Sony unveiled the A6300 camera, a much-needed upgrade of the A6300 gear they released in March. The new camera keeps the 4D focus performance with the company’s Fast Hybrid AF system and adds an in-built image stabilization system that most other mirrorless cameras have.
It is an overdue feature that gave the company a fat demerit, despite its excellent 4K video quality of the A6300. They have corrected their mistakes and included a now essential touchscreen for fast and easy autofocus.
A6500 also packs a new processor, which Sony assures provides a more responsive shooting and playback experience. It also has a larger memory buffer that increases the number of shots during continuous shooting. The camera arrives in U.S. stores in November for $1400 and will hit European shelves in December for €1,700.
On the downside, battery life got worse
The battery life dropped to a rated 310 shots through viewfinder shooting and 350 with the LCD. The A6300 could handle 350 and 400, respectively.
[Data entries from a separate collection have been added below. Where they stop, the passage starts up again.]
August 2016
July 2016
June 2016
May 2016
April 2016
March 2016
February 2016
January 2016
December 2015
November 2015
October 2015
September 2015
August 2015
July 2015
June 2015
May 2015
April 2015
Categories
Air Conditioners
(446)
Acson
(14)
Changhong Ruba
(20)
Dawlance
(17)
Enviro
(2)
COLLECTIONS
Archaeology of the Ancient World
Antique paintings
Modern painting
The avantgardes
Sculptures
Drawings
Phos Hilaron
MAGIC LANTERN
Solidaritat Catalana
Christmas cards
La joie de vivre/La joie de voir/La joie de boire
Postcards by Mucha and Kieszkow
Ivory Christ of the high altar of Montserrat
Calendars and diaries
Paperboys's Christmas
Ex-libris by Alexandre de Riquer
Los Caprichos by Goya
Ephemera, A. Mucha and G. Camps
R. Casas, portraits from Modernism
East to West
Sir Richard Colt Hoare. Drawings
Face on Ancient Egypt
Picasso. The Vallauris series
The autofocus system didn’t change, nor has the sensor, image processor and many of the specifications: it has 11 frames per second bursts with autofocus and autoexposure, same sensitive ranges, and 4K video capabilities. The body stays the same except for a third programmable function button.
Sony did boost other components with more memory and a secondary processor that increases the system’s speed for a faster image review. The memory can save up to 223 best-quality JPEGs or 107 raw images.
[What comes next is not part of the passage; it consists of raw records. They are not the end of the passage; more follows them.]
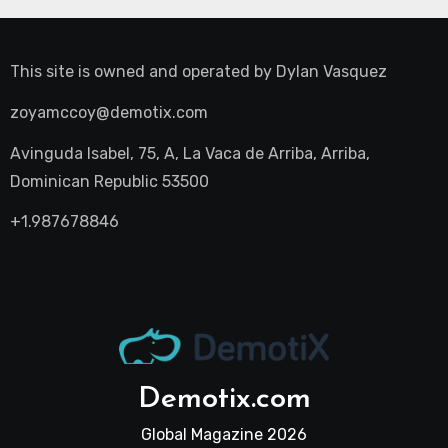
This site is owned and operated by
Dylan Vasquez
zoyamccoy@demotix.com
Avinguda Isabel, 75, A, La Vaca de Arriba, Arriba,
Dominican Republic 53500
+1.987678846
Demotix.com
Global Magazine 2026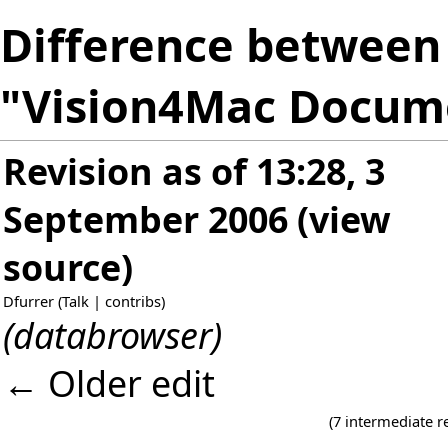
Difference between 
"Vision4Mac Docum
Revision as of 13:28, 3
September 2006
(
view
source
)
Dfurrer
(
Talk
|
contribs
)
(databrowser)
← Older edit
(7 intermediate r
Regarding stabilization, the A6500 incorporates five-axis sensor shift with touchscreen capabilities limited solely to autofocus.
The RX100 V camera brings the world’s fastest autofocus for a compact camera
Sony updated their popular compact camera line. It has a 20MP sensor and f/1.8-2.9 lens, same as its predecessor. The new processing power of the RX100 V means the camera can achieve focus in just 0.05 seconds, a new benchmark standard for a compact camera.
The autofocus improvements also come with the ability to shoot up to 24 frames per second at full resolution. The native ISO is 125-12,800, similar to the previous version of the camera. The camera captures UHD 4K at a 5025 x 2828 pixel area, meaning the image is oversampled by 1.7x.
The camcorder can choose to record among 960fps, 480fps, and 240 fps frame rates; and 60p, 30p and 24p playback formats to optimize the recording and fit the speed of the moving subject. The camera will ship late October for $1000 in the US. And CA$1,250 on Canada.